* Work item A: In the watch journey text, what happened to the Omega after the repair cost proved too high?
* Work item B: Extend the watch collecting text past its final sentence.

* Given passage:
___
Watch Journey 2026

Today I want to talk about something that is prominent in the photo and video content but has been lacking in writing for the website. This topic is watches.

I have been a collector in some form for going on around 10 years. I have enjoyed a lot of different types, makes, and models of watches over the years at various price points. I am someone who falls into what I find is becoming a more prominent segment of the watch world: the budget end of the spectrum.

Previously, the most expensive watch I have owned cost me around $3,000.00. It was an Omega Seamaster Aqua Terra. I bought this watch at a time when I truly could not afford spending that kind of money on a luxury item. Nonetheless, I enjoyed the watch while I had it. As is sometimes inevitable, however, it was destroyed during some training I was doing at the time. The watch was smashed into a door frame, which shattered the crystal, damaged the dial, and ultimately caused damage to the movement.

I was gutted. I looked at the cost of having the watch repaired, and it simply was not feasible. I ended up selling it for $500 to a friend who was in a better position to take on the project, and that was the end of the Omega for me.

At that point I decided that spending that much money on a watch was not the right move for me. It was not worth the heartbreak of losing something I had built memories with and had a good chance of destroying. This created a shift in my mindset and my collecting habits. I set a hard spending limit of $1,500 or less for any watch purchase, and I have stuck to that ever since.
___
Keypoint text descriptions

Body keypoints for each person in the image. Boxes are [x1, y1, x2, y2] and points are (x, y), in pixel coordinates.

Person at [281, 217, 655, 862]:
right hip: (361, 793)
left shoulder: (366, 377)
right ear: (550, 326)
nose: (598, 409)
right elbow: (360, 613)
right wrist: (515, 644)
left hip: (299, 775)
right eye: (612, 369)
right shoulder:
___
* Answer box A: It was sold for $500 to a friend who was in a better position to take on the project.

* Answer box B:
Fast forward seven years, and I have stayed true to that rule. Careers have changed, life has changed, and my tastes have changed. In that time I have had well over 100 watches come and go from my collection. I have worn pieces from Longines, Hamilton, Seiko, Zelos, Elliot Brown, Erebus, Smiths, Watchdives, Laco, San Martin, and many others.

For two years, my main watch was a Laco Aachen 42. It was a beautiful pilot-style watch with good lume, good timekeeping, and the durability to handle my normal life. I met my wife at the end of 2020 while wrapping up my previous line of work, and this was the watch on my wrist at the time.

Over the next year I experimented with a lot of different types of watches and never really settled on a main go-to piece. Around Christmas, roughly a year into my relationship with my now-wife, we agreed we were comfortable buying each other a slightly more expensive gift. For the first year we had kept gifts under $100.

While shopping for family Christmas presents, we stopped at a small watch kiosk in a mall that I had dealt with before. We happened across one of the updated Seiko 5 Sports Divers, the SRPD63. They pulled it out of the case, I tried it on, she liked the green dial and rose gold accents, and the decision was made.

We bought it, had the bracelet sized, and it went straight onto my wrist, where it proceeded to stay for the next three years.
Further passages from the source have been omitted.